SANAT, LEFKOŞA ve GİRNE'YE YAYILDI!
SANAT, LEFKOŞA ve GİRNE'YE YAYILDI!
ARUCAD MEZUNLARININ SERGİLERİYLE SANAT, LEFKOŞA ve GİRNE'YE YAYILDI!
ARUCAD MEZUNLARININ SERGİLERİYLE SANAT, LEFKOŞA ve GİRNE'YE YAYILDI!
Arkın Yaratıcı Sanatlar ve Tasarım Üniversitesi (ARUCAD) 2024–2025 Akademik Yılı Bahar Dönemi mezunlarının mezuniyet sergileri, Lefkoşa ve Girne'de sanatseverlerle buluştu. Plastik Sanatlar ve Seramik bölümünün mezuniyet kutlamaları kapsamında hazırladıkları sergiler, hem tematik çeşitlilik hem de farklı mekânlara terapiyle dikkat çekildi. Girne Halk Kütüphanesi, Art Space, The Old Grapevine Restaurant, Sevda Orr Studio, Vehit Güney Sanat Merkezi, Atölye 5|2, Studio 12 ve E'vivian Boutique gibi mekanlarda gerçekleşen sergiler, ünlülerin bireysel üretimlerini izleyiciyle buluşturdu.
Emre Can Kaya'nın “ Gerçekliğin Çarpıtılması” başlıklı sergisi, tanıtıcı imgeleri dönüştürerek izleyiciyi algılama ve anlam arasındaki kapsamlı alana dolaşmaya davet etti. Olga Bayram'ın “ Gizli Katmanlar” sergisi zaman zaman, hafıza ve kimlik temalarını katlananlarla işlerken, onun eser izleyicisinin içsel bir kitabı ortaya çıktı.

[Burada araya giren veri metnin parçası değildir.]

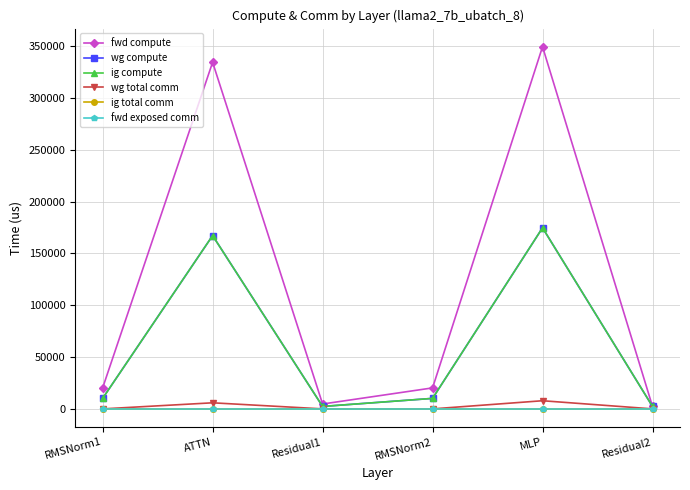

Where is the first local maximum for fwd compute?

ATTN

Nevin Ersoy'un “ Desenler” başlıklı sergisi, pastel ve neon renklerin dolaşıklıkları ile şekillenen figüratif kapsamlar aracılığıyla toplumdaki üstlenilen rolleri, ülkelerdeki dinamikleri ve bireysel kalıplarla birlikte kurulduğu sorguladı. Çiğde Kahvecioğlu'nun “ Birthcry” adlı sergisi, sanatçının kişiliği üzerinden duygu durumu, benlik ve yenilikçiliği sorgularken, bilinçaltıyla bağlantılı bastırılmış duygular soyut biçimde yansıttı. Nina Nazarova'nın zaman kontrol etme çabasının yanıltıcılığına dikkat çeken “Your Life Calendar” sergisi, izleyicilerinin yaşadığı geçici farkı ve varoluşu gerçekten yaşama üzerine düşündürdü.

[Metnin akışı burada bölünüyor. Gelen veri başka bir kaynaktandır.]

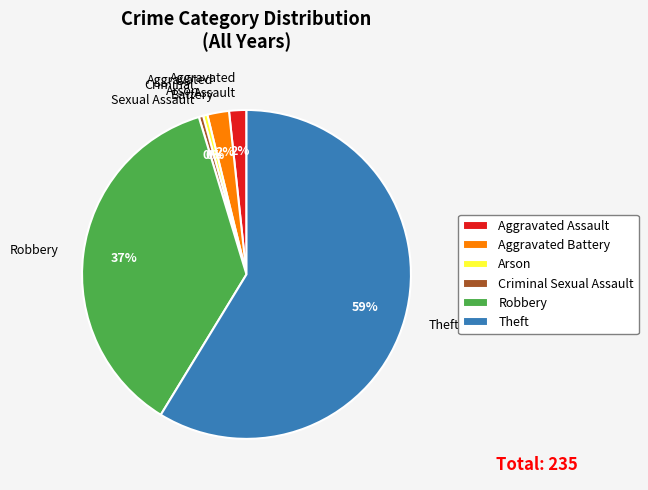

What is the largest slice in the pie chart?

Theft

Elif Aksoy'un “ Mask Off” sergisi, içsel benlik ile sosyal kimlikarasında kurulan köprüyü maskeler ve otoportreler aracılığıyla ele geçirildi. Hasan Kayıplar'ın “ Eriyen Sınırlar: Anıların ve Göçün Çarpıştığı Yer” isimli sergisi, göçün bireysel ve kolektif hafızadaki varlıkları sorgulayarak hafızayı, yardımlaşmayı ve varlığın eriyen sınırlarını kıldı.
Melisa Kızılkanat'ın psikoz deneyiminin yaratıcı bir gerçeklik biçimi olarak ele aldığı sergisi “Evasion” , algının ve benliğin çözülmeye başladığı bu zihinsel alanda, izleyiciyi hem teorik hem de kendi gölgelerine bakmaya davet etti. İnci Tanem Erdem ' Silhouette ' isimli sergisinde ise hafızanın kırılganlığını, zamanında silinmeye yüz tutmuş ama içimizde yaşamaya devam eden anıları görünmeye çalıştı.
Bahar Küçüksu'nun “ Nuans” sergisi, bireyler arasındaki farklılıklar ve toplumsal benzerlikleri ortaya koymayı, seramik formlarla insan tarafından bilinena dışarıdan bakmayı önerdi. Kirsten Andres Köksal'ın “ Lady Lapiti'nin Escapist Dreamworld” adlı sergisi ise düşsel anlatılar ve karakterlerle örülü, kaçışa açık bir dünya sundu.
Yorumunuz başarıyla alındı, inceleme ardından en kısa sürede yayına alınacaktır.